No estaba completamente sola en su jaula dorada. Un niño llamado Kenari, el hijo de Itzli, el cazador que la encontró, se había convertido en su sombra. Era un niño de unos diez años, con ojos grandes y curiosos, y una fe inquebrantable en su divinidad. A diferencia de los adultos, su asombro no estaba teñido de miedo.
"¿El Padre Sol se enoja?", le preguntaba mientras ella estaba sentada fuera de su choza.
"No se enoja", respondía Nayra, jugando distraídamente con un mechón de su largo cabello negro. "Solo se cansa cuando sus hijos no se esfuerzan por ser mejores. Por eso a veces se oculta tras las nubes, para que valoren más su luz cuando regresa".
Kenari escuchaba cada palabra como si fuera un evangelio. Se convirtió en sus oídos en la aldea, contándole los chismes, las preocupaciones de la gente y los planes de los mayores sin siquiera darse cuenta de que estaba siendo utilizado. Era su primer discípulo, la primera hebra de su red.
La oportunidad que Nayra esperaba llegó durante una reunión del consejo de ancianos. Kenari, escondido cerca, escuchó y corrió a contárselo. Las reservas de carne seca estaban disminuyendo, y Cimatl había declarado que era hora de la Gran Caza: un ritual para cazar un Ja'ax Chij, un ciervo inusualmente grande y de pelaje casi blanco que habitaba las estribaciones de las montañas. Su corazón era una ofrenda necesaria para asegurar el favor del Sol en la próxima temporada de siembra.
Era perfecto. La caza los llevaría exactamente a donde ella necesitaba ir.
Esa tarde, se presentó ante Cimatl y el consejo. "La Gran Caza es para honrar a mi Padre", declaró. "Yo debo ir.
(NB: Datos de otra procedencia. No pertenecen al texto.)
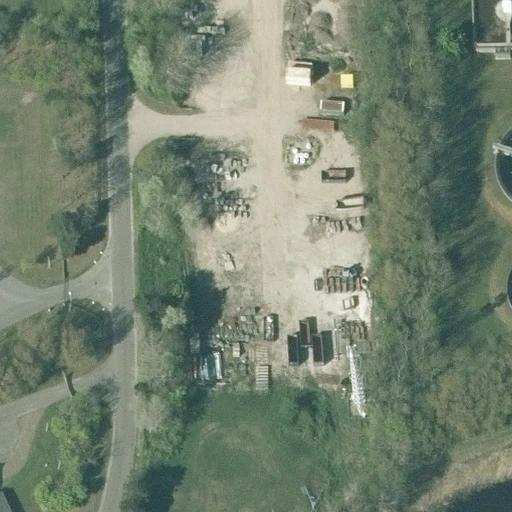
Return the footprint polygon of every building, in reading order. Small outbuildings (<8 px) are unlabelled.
[(0,84),(0,103),(9,103),(9,85),(0,84)] [(15,85),(15,101),(41,102),(42,86),(15,85)] [(25,103),(24,130),(43,130),(44,104),(25,103)] [(26,137),(26,193),(43,194),(43,137),(26,137)] [(285,372),(286,344),(264,343),(263,372),(285,372)] [(177,511),(277,511),(276,474),(176,477),(177,511)]
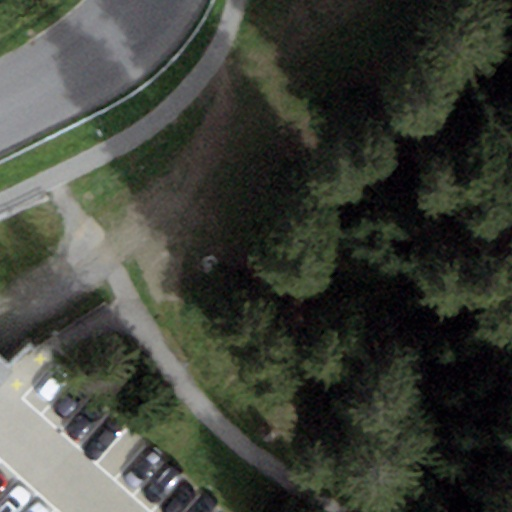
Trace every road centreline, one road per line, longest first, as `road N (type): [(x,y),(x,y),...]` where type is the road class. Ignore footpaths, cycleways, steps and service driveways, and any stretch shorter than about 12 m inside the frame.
road 1 (track): [(98,263),(184,381),(315,511)]
road 2 (residential): [(142,0),(130,16),(0,99)]
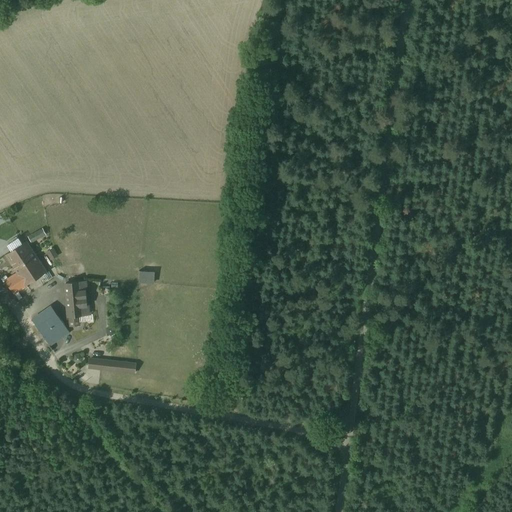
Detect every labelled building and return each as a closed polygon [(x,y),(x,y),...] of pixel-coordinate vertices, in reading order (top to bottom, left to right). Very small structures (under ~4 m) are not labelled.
[(26,241),(6,254),(17,271),(37,258),(26,241)] [(37,258),(17,271),(18,272),(8,279),(6,280),(14,293),(46,272),(37,258)] [(138,281),(153,282),(154,271),(139,270),(138,281)] [(79,282),(66,284),(69,315),(88,314),(87,299),(81,299),(79,282)] [(51,306),(32,319),(50,345),(69,331),(51,306)] [(110,361),(90,359),(90,365),(109,367),(110,361)]
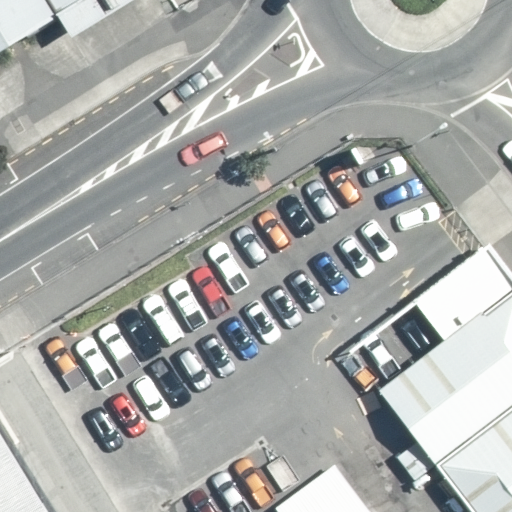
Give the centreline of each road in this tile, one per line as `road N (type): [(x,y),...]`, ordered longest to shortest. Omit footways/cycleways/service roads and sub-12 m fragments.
road 1 (secondary): [(363,69),(249,119),(153,141)]
road 2 (secondary): [(153,141),(211,68),(281,0)]
road 3 (secondary): [(153,141),(0,236)]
Para bendecir la primera lanza. Para asegurar su éxito".
El silencio fue tenso. Itzli y los otros cazadores parecían nerviosos. La idea de llevar a una niña, por muy divina que fuera, a una cacería peligrosa era impensable.
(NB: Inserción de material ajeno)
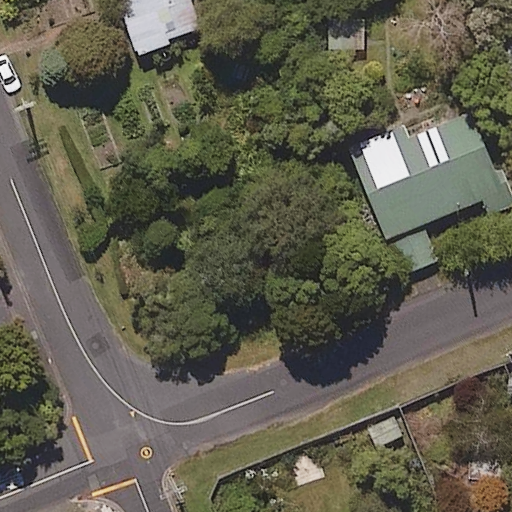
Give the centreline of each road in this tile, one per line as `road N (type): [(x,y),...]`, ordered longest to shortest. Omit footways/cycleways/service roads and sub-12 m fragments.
road 1 (residential): [(137,410),(183,423),(208,416),(511,293)]
road 2 (residential): [(0,153),(61,308),(102,380),(137,410)]
road 3 (residential): [(0,498),(88,462),(137,410)]
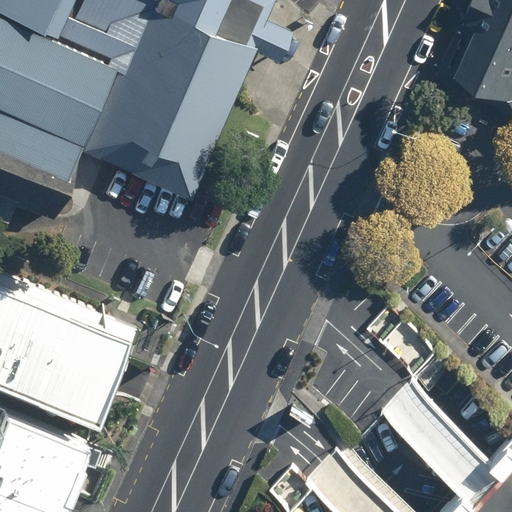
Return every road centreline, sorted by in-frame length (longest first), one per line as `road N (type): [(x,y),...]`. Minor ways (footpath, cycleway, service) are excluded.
road 1 (tertiary): [(419,0),(188,511)]
road 2 (tertiary): [(147,511),(368,0)]
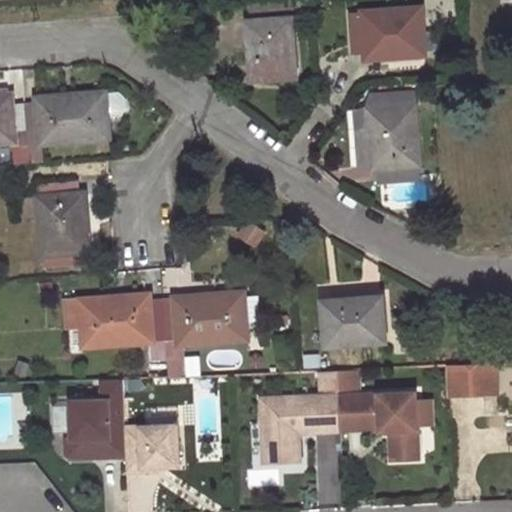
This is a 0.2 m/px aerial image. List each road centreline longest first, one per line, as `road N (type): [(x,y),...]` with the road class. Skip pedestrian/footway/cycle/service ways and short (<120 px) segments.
road 1 (residential): [(197,100),(323,210),(489,286),(511,284)]
road 2 (residential): [(0,42),(105,33),(197,100)]
road 3 (residential): [(149,233),(152,180),(197,100)]
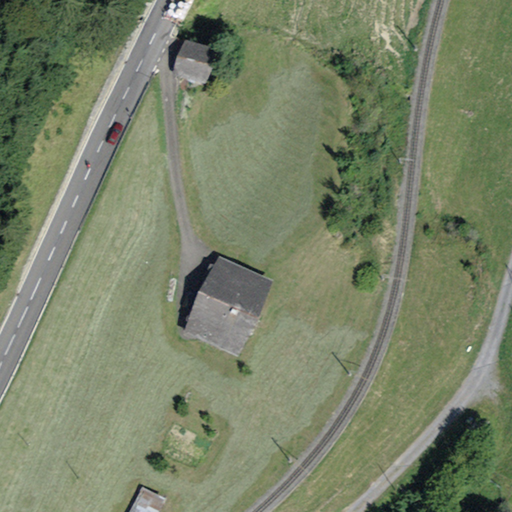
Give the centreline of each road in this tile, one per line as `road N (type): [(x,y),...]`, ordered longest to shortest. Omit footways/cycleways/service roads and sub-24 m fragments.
road 1 (secondary): [(0,361),(169,0)]
road 2 (unclassified): [(511,292),(476,384),(356,511)]
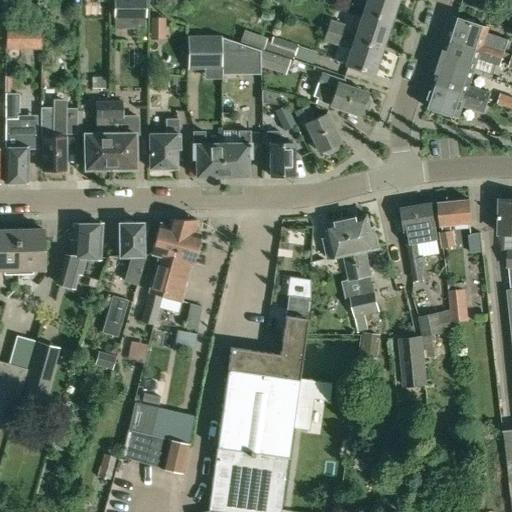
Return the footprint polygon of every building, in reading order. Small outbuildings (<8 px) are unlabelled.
[(144,0),(113,0),(114,17),(145,17),(144,0)] [(367,0),(363,11),(391,20),(398,0),(367,0)] [(391,20),(363,11),(354,38),(382,47),(391,20)] [(151,18),(151,38),(166,37),(166,17),(151,18)] [(448,40),(503,57),(509,40),(488,33),(490,28),(456,17),(448,40)] [(327,30),(341,35),(344,24),(330,19),(327,30)] [(6,29),(6,47),(24,47),(24,29),(6,29)] [(341,35),(327,30),(323,40),(337,45),(341,35)] [(272,36),(268,50),(294,59),(298,45),(272,36)] [(221,67),(221,45),(221,37),(188,38),(189,68),(221,67)] [(260,50),(222,37),(221,45),(222,75),(260,74),(260,50)] [(382,47),(354,38),(345,65),(373,74),(382,47)] [(448,40),(441,61),(474,73),(479,59),(500,66),(503,58),(448,40)] [(261,66),(286,74),(290,59),(261,50),(260,61),(261,66)] [(441,61),(433,84),(488,102),(491,93),(470,86),(474,73),(441,61)] [(369,98),(366,97),(367,93),(342,85),(344,80),(321,73),(313,95),(318,97),(317,100),(329,104),(360,115),(361,112),(364,113),(368,111),(371,101),(369,98)] [(92,88),(105,88),(105,77),(92,77),(92,88)] [(484,113),(488,102),(433,84),(426,107),(459,118),(463,106),(484,113)] [(278,93),(261,89),(261,102),(278,103),(278,93)] [(6,93),(5,119),(18,118),(18,93),(6,93)] [(511,108),(511,96),(501,93),(497,104),(511,108)] [(52,169),(65,169),(66,134),(76,134),(77,109),(66,109),(66,98),(53,98),(53,107),(40,107),(41,139),(43,139),(43,169),(46,169),(46,173),(52,173),(52,169)] [(95,100),(96,118),(96,133),(85,134),(85,169),(110,169),(109,118),(109,100),(95,100)] [(122,100),(109,100),(109,118),(110,169),(136,168),(135,135),(139,135),(138,115),(123,115),(122,100)] [(340,142),(327,113),(314,119),(308,105),(294,111),(303,131),(309,129),(319,151),(322,150),(324,153),(327,153),(337,149),(338,146),(337,143),(340,142)] [(18,124),(18,118),(5,119),(5,147),(6,147),(4,181),(27,182),(28,148),(35,148),(35,124),(18,124)] [(176,148),(179,148),(179,133),(179,118),(165,118),(165,133),(149,134),(150,168),(177,168),(176,148)] [(222,143),(205,144),(205,131),(192,131),(193,144),(193,158),(196,158),(196,176),(222,176),(222,143)] [(248,157),(251,157),(251,143),(250,143),(250,131),(239,131),(239,143),(222,143),(222,176),(248,176),(248,157)] [(293,143),(281,143),(280,131),(266,131),(266,145),(270,145),(271,175),(294,175),(293,143)] [(511,199),(501,199),(500,233),(505,233),(505,251),(509,251),(509,267),(511,266),(511,199)] [(451,224),(472,222),(470,200),(440,203),(442,233),(441,233),(443,247),(456,245),(454,231),(452,231),(451,224)] [(420,257),(418,242),(437,239),(434,225),(436,225),(433,203),(402,208),(414,281),(428,278),(424,256),(420,257)] [(368,215),(347,220),(360,278),(363,293),(368,313),(379,311),(375,291),(374,291),(365,250),(380,247),(375,228),(371,229),(368,215)] [(82,274),(86,258),(99,258),(102,224),(99,224),(99,222),(97,219),(89,220),(87,222),(87,224),(75,224),(74,241),(71,241),(70,256),(67,255),(59,285),(74,288),(78,273),(82,274)] [(137,285),(145,256),(143,255),(143,223),(133,223),(133,221),(131,219),(125,219),(122,221),(122,223),(120,223),(120,255),(132,255),(124,281),(137,285)] [(158,256),(141,321),(153,324),(160,296),(181,220),(168,220),(167,225),(159,223),(151,254),(158,256)] [(181,220),(160,296),(165,297),(181,302),(183,298),(192,264),(201,233),(193,231),(196,220),(181,220)] [(360,278),(347,220),(325,225),(328,239),(324,240),(329,258),(345,255),(351,280),(360,278)] [(0,269),(18,269),(17,229),(0,229),(0,269)] [(43,229),(17,229),(18,269),(44,269),(43,229)] [(474,266),(485,265),(484,255),(481,232),(471,234),(470,235),(472,257),(474,266)] [(448,284),(449,290),(448,290),(450,310),(452,323),(469,320),(466,289),(465,282),(448,284)] [(368,313),(363,293),(351,296),(359,333),(373,329),(368,313)] [(117,337),(128,300),(112,295),(102,332),(117,337)] [(280,511),(293,419),(298,387),(310,298),(289,295),(280,354),(231,347),(228,369),(224,369),(222,382),(226,382),(208,511),(201,511),(280,511)] [(204,330),(212,308),(201,305),(193,326),(204,330)] [(453,331),(452,323),(450,310),(418,317),(422,335),(423,335),(425,357),(436,357),(433,335),(453,331)] [(184,351),(202,353),(206,334),(187,331),(184,351)] [(423,335),(422,335),(399,338),(404,387),(428,385),(427,370),(425,357),(423,335)] [(136,361),(152,364),(157,345),(140,341),(136,361)] [(42,402),(57,349),(39,344),(24,396),(42,402)] [(112,369),(116,356),(99,351),(95,364),(112,369)] [(0,428),(10,431),(13,418),(27,369),(8,364),(0,361),(0,428)] [(315,407),(318,388),(306,386),(302,405),(315,407)] [(161,468),(182,473),(189,443),(166,438),(160,468),(161,468)] [(110,479),(116,458),(104,454),(98,475),(110,479)] [(432,484),(435,457),(425,456),(422,483),(432,484)] [(155,481),(153,490),(175,495),(177,485),(155,481)]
Fue Cimatl quien respondió, su voz tan dura como la obsidiana. "El Sol no arriesgaría a su hija en el dominio de la selva. Es demasiado peligroso. Tu lugar está aquí, en el corazón del templo, rezando por ellos".
Era una orden. Una denegación. Cimatl la estaba poniendo a prueba de nuevo, reafirmando su autoridad.
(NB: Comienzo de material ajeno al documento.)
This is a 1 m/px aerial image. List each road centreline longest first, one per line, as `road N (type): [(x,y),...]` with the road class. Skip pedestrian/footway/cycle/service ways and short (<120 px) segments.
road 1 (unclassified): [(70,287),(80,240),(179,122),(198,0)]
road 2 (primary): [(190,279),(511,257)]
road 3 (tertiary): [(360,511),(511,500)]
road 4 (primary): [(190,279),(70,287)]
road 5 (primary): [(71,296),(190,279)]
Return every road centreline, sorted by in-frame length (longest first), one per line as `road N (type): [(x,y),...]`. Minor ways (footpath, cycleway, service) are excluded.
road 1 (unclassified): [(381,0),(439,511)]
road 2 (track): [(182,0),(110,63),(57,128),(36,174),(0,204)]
Nayra la miró fijamente, la decepción endureciendo sus facciones. "Como desees, Madre Cimatl", dijo, su voz gélida. Pero mientras se daba la vuelta, una sonrisa fugaz, imperceptible para los demás, se dibujó en su rostro.
Cimatl podía prohibirle ir con los cazadores, pero no podía detenerla. La chamán le había dado un desafío. Y Nayra nunca había rehuido uno. Si no podía ir con ellos, iría sola.